Вспышка императорского гнева закончилась так же внезапно, как и началась. Элберт VII вырвал из рук Кипариса лист с отречением. Позолоченное перо, взятое с рабочего стола, сделало легкий волнистый росчерк. Император снял с пальца перстень-печатку и приложил к пергаменту. Когда он ее убрал, на листе осталось искусное, словно живое, изображение лебедя — герба империи и правящего ею старшего дома.
— Только избавь меня от сомнительной чести самому объявлять эту новость Совету домов, — добавил Элберт глухим, потерявшим эмоции голосом, отдавая перстень-печатку и бумагу с отречением брату.

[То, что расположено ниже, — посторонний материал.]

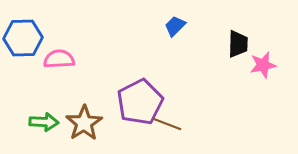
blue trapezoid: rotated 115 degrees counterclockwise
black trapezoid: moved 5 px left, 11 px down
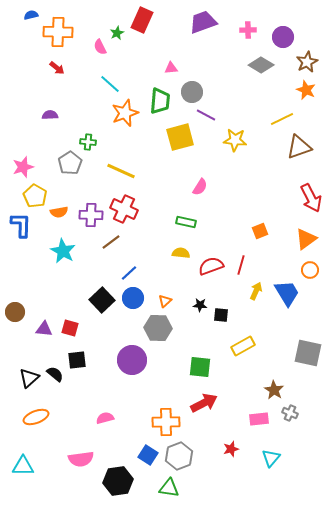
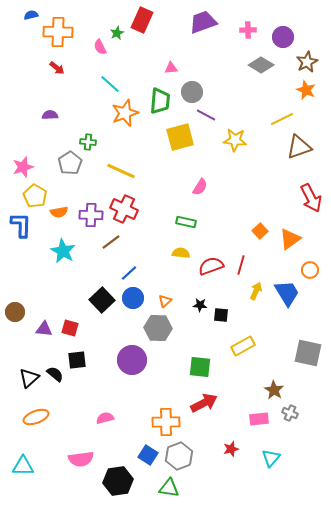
orange square at (260, 231): rotated 21 degrees counterclockwise
orange triangle at (306, 239): moved 16 px left
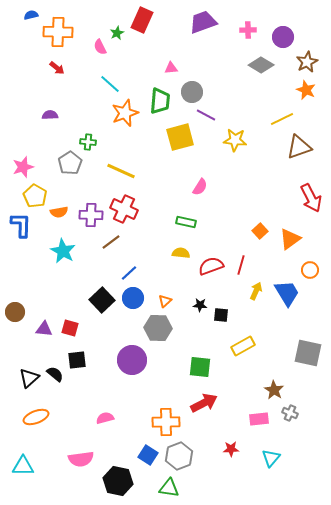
red star at (231, 449): rotated 14 degrees clockwise
black hexagon at (118, 481): rotated 20 degrees clockwise
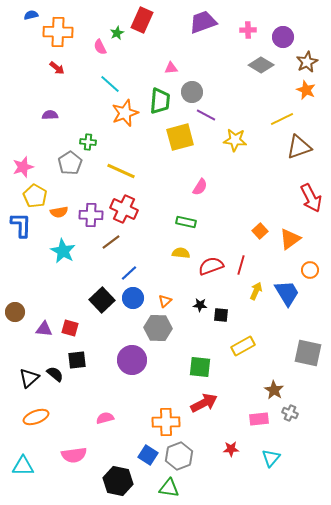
pink semicircle at (81, 459): moved 7 px left, 4 px up
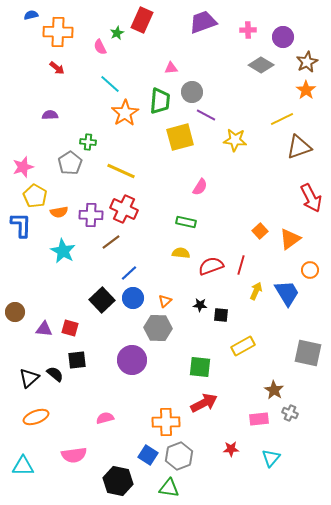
orange star at (306, 90): rotated 12 degrees clockwise
orange star at (125, 113): rotated 12 degrees counterclockwise
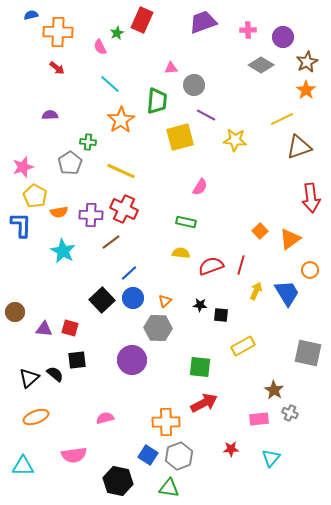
gray circle at (192, 92): moved 2 px right, 7 px up
green trapezoid at (160, 101): moved 3 px left
orange star at (125, 113): moved 4 px left, 7 px down
red arrow at (311, 198): rotated 20 degrees clockwise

— Хорошо, я сам соберу Совет и сообщу о твоем решении.
— Что будет с Весминой? — неожиданно спросил Аманмир. — Она из младшего дома, а ты знаешь наши древние законы лучше меня.
— Она будет императрицей, — твердо ответил Артис.
— Не знаю, что вызовет на Совете большее возмущение: мое отречение или эта новость.
— Им неплохо бы вспомнить, что только один старший дом правит империей! — холодно отрезал Артис.
— Что делать мне? — Аманмир, словно прощаясь, оглядел свой кабинет. — Я надеюсь, ты не собираешься запереть меня в какой-нибудь тихой и уютной камере?
— У нашего дома полно замков по всей империи, можешь выбрать любой из них — или оставайся в столице.
Уже выходя в сопровождении нескольких гвардейцев из императорских покоев, Аманмир остановился около дверей и нерешительно спросил:
— Скажи, брат, ты вправду отдал бы приказ меня убить, если я не согласился отречься от престола в твою пользу?
Вопрос застал Артиса врасплох. «Нет! — стучала горячая кровь в его жилах. — Нет! Ведь мы же братья!»
Он посмотрел в глаза брата, такие же светло-синие, как у него самого:
— Да! — Губы сами сказали правду, которую сердце упорно отказывалось принять.
— А ведь ты бы действительно это сделал, — горько усмехнулся Аманмир. — Завтра я покину столицу. Не беспокойся, я не буду плести интриг за твоей спиной и пытаться вернуть трон. Прощай, бра… — Он запнулся на полуслове и добавил, произнося титул словно проклятье: — Император! — и вышел, шатаясь, словно пьяный, из теперь уже чужих покоев.
Долгое время Артис молча смотрел на бумагу с отречением брата.
— Не думал, что это будет так трудно… — прошептал он, отбрасывая отречение, словно оно было ядовитой змеей.
Занятый своими мыслями, он не сразу заметил вошедшую в кабинет Весмину.
— Он все-таки подписал? — Голос жены отвлек эльфа от тягостных размышлений.